NPC Rodericka’s story starts with the young woman sat in a dilapidated shack, admonishing herself for not having the courage to die in the most horrible of ways. She talks in almost delight at the idea of being grafted. Of being ripped limb from limb and being attached to a writhing pile of parts. She calls it a lark. And you can only cringe at the idea.

And perhaps against expectation, some of Elden Ring’s darkest areas, like the underground, are way less scary. Take the Siofra River. Coming down the well lift for the first time is very different from arriving in Castle Morne. Instead of disgust, you’re filled with wonder and surprise as you descend. Down here, in what should be the darkest, dimmest area you’ve come across so far, you find beauty exceeding even perhaps the Erdtree. Conventions would lead you to believe that down is closer to hell, just like in Dark Souls’ Demon Ruins and Lost Izalith. And up, like Anor Londo, would be closer to heaven. FromSoftware turns this on its head. The horror of Elden Ring perverts these common expectations.

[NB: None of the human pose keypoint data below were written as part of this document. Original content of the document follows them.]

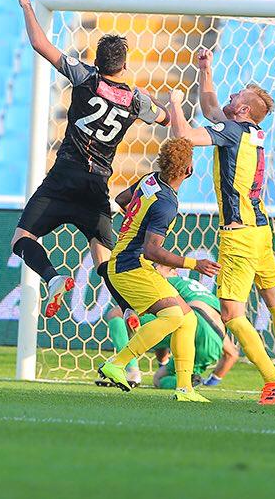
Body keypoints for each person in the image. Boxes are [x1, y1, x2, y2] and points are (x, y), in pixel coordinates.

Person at [9, 0, 170, 319]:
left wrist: (27, 5)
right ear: (124, 65)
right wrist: (171, 108)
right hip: (97, 184)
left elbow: (40, 43)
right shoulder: (136, 100)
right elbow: (163, 118)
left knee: (22, 238)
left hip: (64, 175)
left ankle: (53, 279)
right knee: (104, 258)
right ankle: (126, 309)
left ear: (97, 62)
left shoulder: (85, 77)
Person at [167, 48, 275, 406]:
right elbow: (212, 110)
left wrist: (175, 102)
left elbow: (185, 136)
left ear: (241, 111)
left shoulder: (233, 131)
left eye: (236, 96)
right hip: (262, 230)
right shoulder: (251, 132)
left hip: (238, 235)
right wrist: (205, 71)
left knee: (231, 314)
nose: (231, 96)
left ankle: (272, 380)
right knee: (273, 297)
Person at [97, 138, 220, 403]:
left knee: (188, 319)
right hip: (129, 266)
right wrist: (193, 264)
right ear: (189, 170)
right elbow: (152, 250)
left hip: (131, 262)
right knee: (174, 316)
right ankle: (118, 363)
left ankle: (185, 389)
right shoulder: (167, 204)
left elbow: (121, 199)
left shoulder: (151, 179)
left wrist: (134, 223)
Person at [103, 265, 239, 389]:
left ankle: (130, 371)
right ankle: (193, 381)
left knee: (117, 314)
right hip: (214, 340)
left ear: (172, 272)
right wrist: (213, 380)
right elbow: (232, 354)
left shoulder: (167, 283)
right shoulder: (202, 292)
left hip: (194, 321)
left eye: (155, 268)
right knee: (159, 378)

Every oppressive, stuffy room in Bloodborne is terrifying in its own way, and coming across the Nightmare Frontier, a more open area, is horrid too. But I prefer the horror Elden Ring explores. Other FromSoftware titles scare you with things stepping out of the mist, or something grabbing you from around a corner. In Bloodborne, some of the most horrifying monsters are shrouded more literally for a later reveal. Elden Ring provides plenty of safe areas for the player, room to ponder and take in its elegant landscape, but it’s all the more upsetting that these areas intermingle with the evil, that there are fewer hard barriers separating them.

Two Crucible Knights standing in room.

(Image credit: FromSoftware / Illusory Wall)

Creep

There are still jumpscare moments in Elden Ring though. Maybe the most horrible monster conceptually is the hand spiders, also known as Fingercreepers. FromSoftware really thought of the one way to make spiders more horrible than putting Patches’ head on one in Bloodborne—making them hands instead. The beginning of the Caria Manor area is fraught with the hand monsters hanging out above you and buried below you, waiting for you to take a wrong step. The first time you’re caught by one, you’re chewed up in a palm or simply run away in revulsion. And even after falling for their trick once, you spend the rest of your time doing anything to avoid those flexing, straining fingers.

Horror this year is doing everything it can to subvert expectations. Ghostwire: Tokyo is almost like Elden Ring’s direct opposite in atmosphere. In our review, I found that though its themes were nestled within horror tropes—understandable considering Tango Gameworks’ The Evil Within games—it subverted expectations by using these horror elements in action combat. Out on these darkened Tokyo streets, between the pluming fog and neon signs you see horrible slenderman, ghosts and ghouls: but you don’t fear them. Actually they should fear you, because the game gives you good tools to counter every attack they have. It’s fascinating that games with such visual juxtapositions, one a beautiful fantasy adventure and the other a neon horror, achieve such different levels of trepidation in practice. What should be scary isn’t and what seems like a medieval adventure will show you your new sleep paralysis demon. And it suits them just fine.

Elden Ring’s beasts are handsome and horrid. Bloodthirsty and balletic. They’re everything right with supernaturally wrong monstrosities. FromSoftware showcases off how horrible things can be when the sun shines brightest, and fills The Lands Between with dazzling dread.